O fato de não ter tido reajuste do leite desde a sua criação em 2003 tem feito com que os produtores procurem vender a produção a outros programas que não sejam o do governo que além de pagar menos pelo litro de leite, remunerando somente após os 15 dias, enquanto o mercado formal está pagando com R$ 5 centavos a mais e remunerando com apenas 07 dias.
Após entrevistar lideranças diversas, Stúdio Rural entrevistou o agricultor familiar e pecuarista, Antônio Pereira(foto), residente na comunidade Campo de Emas, município de Caturité, bacia leiteira do Cariri paraibano. Pereira garante que a bons tempos os produtores vêm reclamando sem que soluções sejam tomadas, o que tem feito que eles procurem vender seus produtos a clientes que remunerem dentro de uma relação de economia viável. Está acontecendo, o leite do comércio hoje aqui já está pagando a R$ 0,75 centavos e o leite do governo é R$ 0,70. Pode ficar sem leite a qualquer hora porque já houve encontro dos fornecedores, mas a maioria não quis tirar ainda porque acha que vai fazer as coisas render, mas não é tirar, é paralisar e chamar o governo junto á gente porque nós somos fornecedores e o fornecedor sofre para fornecer o leite. O governo exigiu para a gente fazer ordenha lavando as mãos ao tirar o leite, lavar os peitos das vacas, não deixar os bezerros mamar junto com as vacas que é pra não ficar a saliva do bezerro e tudo isso nós fizemos, gastamos dinheiro pra fazer e aonde nós chegamos então é exigir uma parte do governo que é pra o governo dar uma ajudinha a gente também, comenta o agricultor ao dialogar com Stúdio Rural.

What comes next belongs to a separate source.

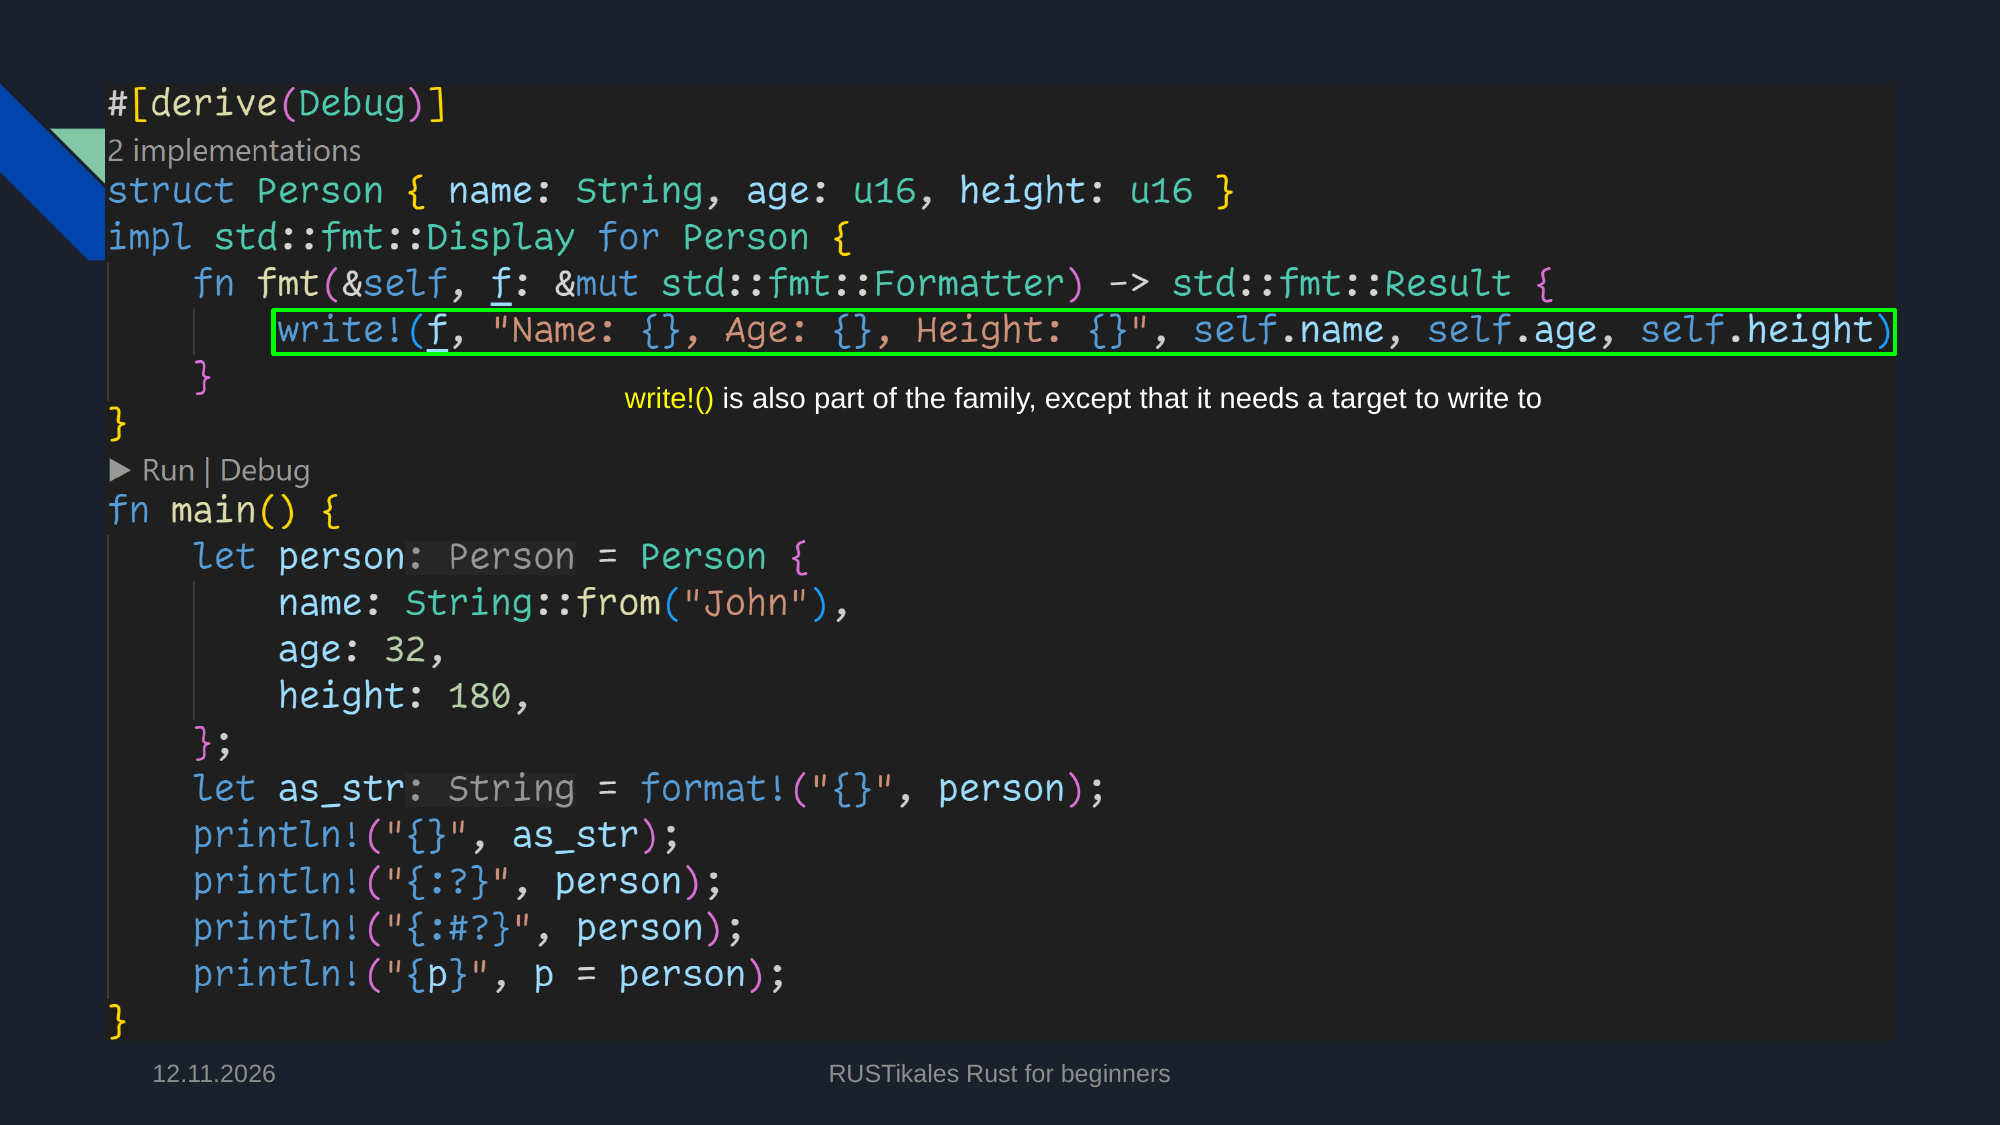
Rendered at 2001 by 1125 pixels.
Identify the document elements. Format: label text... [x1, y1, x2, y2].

picture [104, 84, 1896, 1041]
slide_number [137, 1049, 588, 1103]
footer RUSTikales Rust for beginners [662, 1049, 1338, 1103]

Os produtores fornecedores queixam-se que de 2003 para cá não tem um só produto que não tenha recebido aumento a exemplo da ração que está cada vez mais cara e todos os produtos que estão diretamente ligados a produção têm sofrido constantes aumentos e, somente o preço do litro de leite não teve nenhum aumento durante estes anos fazendo com que os produtores procurem vender seus produtos a outros compradores que não ao governo a exemplo de doceiras, queijeiras, usinas e programas particulares. No início do plano do governo foi mito bom porque a ração estava alta, nós vendíamos o leite de R$ 0,70 centavos mas a diária do trabalhador era R$ 10,00 reais o saco de torta por R$ 20,00 reais, nós vendíamos um litro de leite e comprava um quilo de ração, hoje a gente vende um litro de leite e não compra mais um quilo de ração, vamos vender quase dois litros de leite para comprar o mesmo quilo de ração, aí para o criador é complicado, afirma o criador fornecedor.